◆ **The problem**
Every line of the data below that holds the string "scroll" needs to be reported.

◆ **Exercise material**

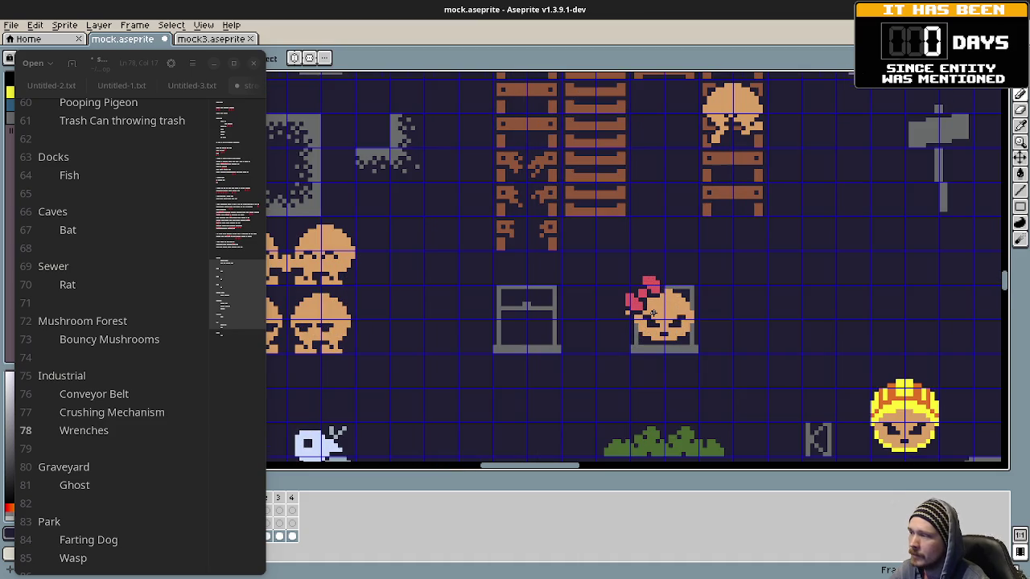
pyautogui.scroll(-1, 703, 331)
pyautogui.scroll(-1, 708, 322)
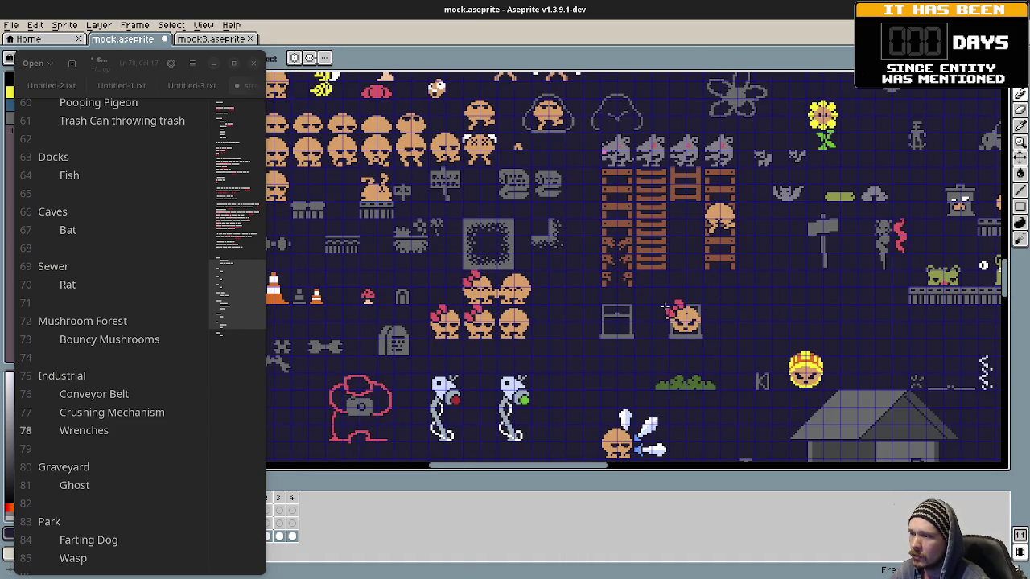
pyautogui.scroll(3, 653, 313)
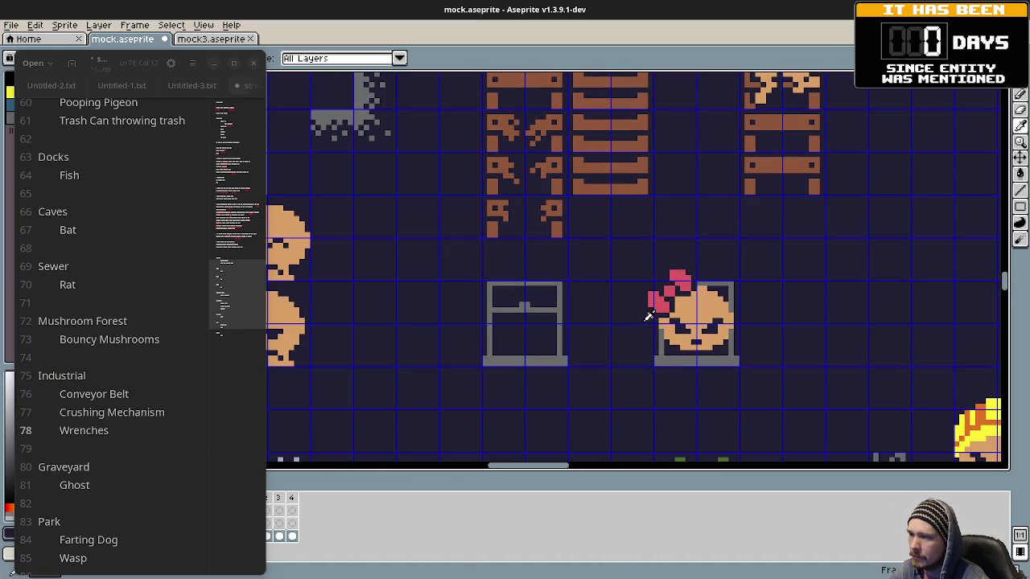
pyautogui.scroll(-3, 707, 336)
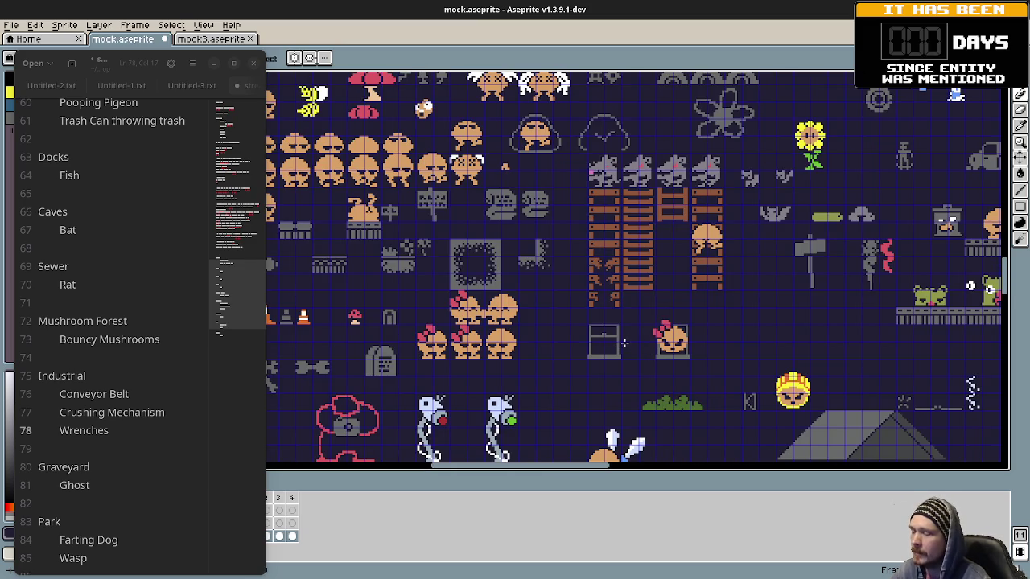
pyautogui.scroll(1, 120, 329)
pyautogui.scroll(1, 129, 306)
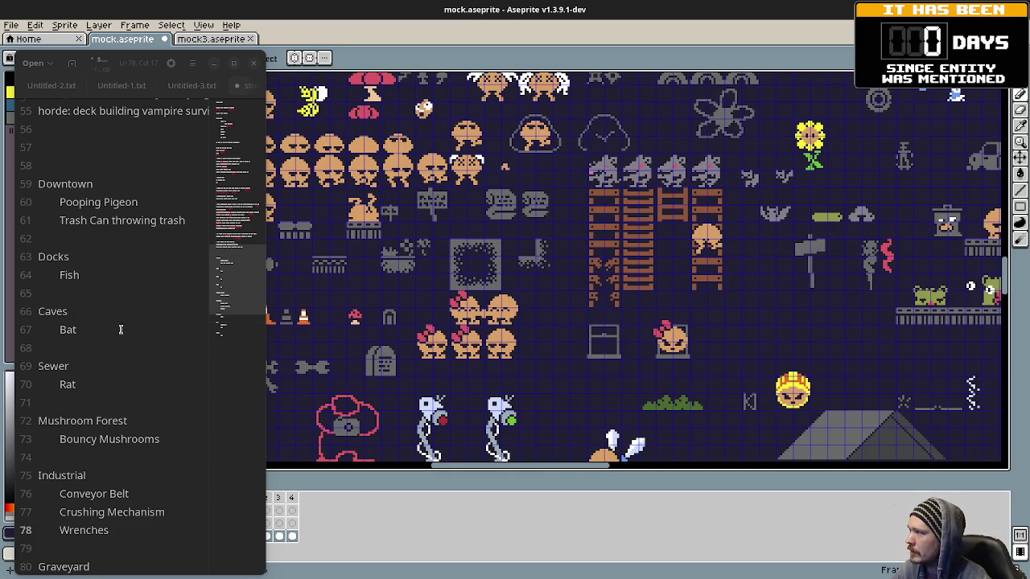
pyautogui.click(190, 220)
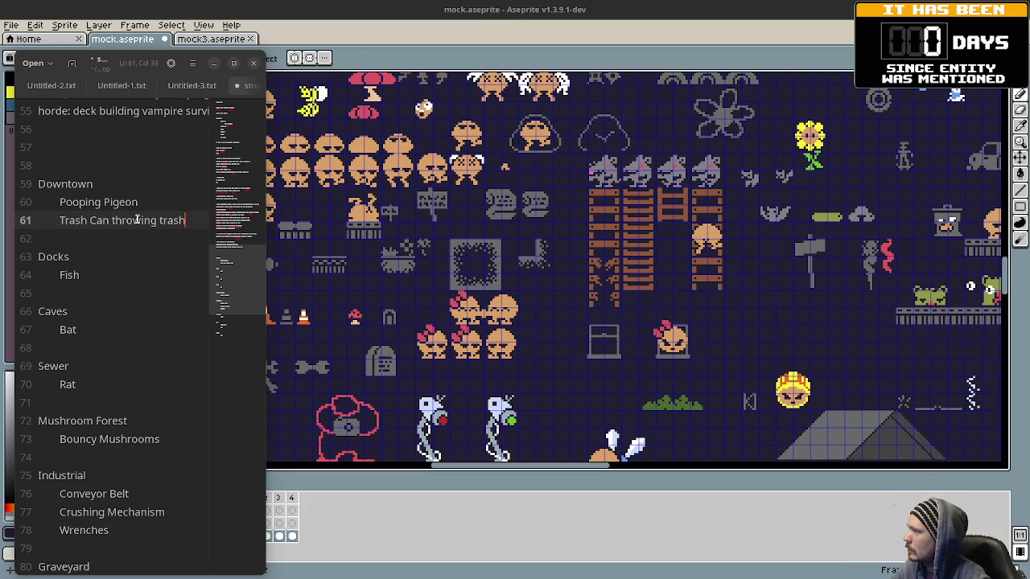
pyautogui.press('Return')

◆ **Written response**
pyautogui.scroll(-1, 703, 331)
pyautogui.scroll(-1, 708, 322)
pyautogui.scroll(3, 653, 313)
pyautogui.scroll(-3, 707, 336)
pyautogui.scroll(1, 120, 329)
pyautogui.scroll(1, 129, 306)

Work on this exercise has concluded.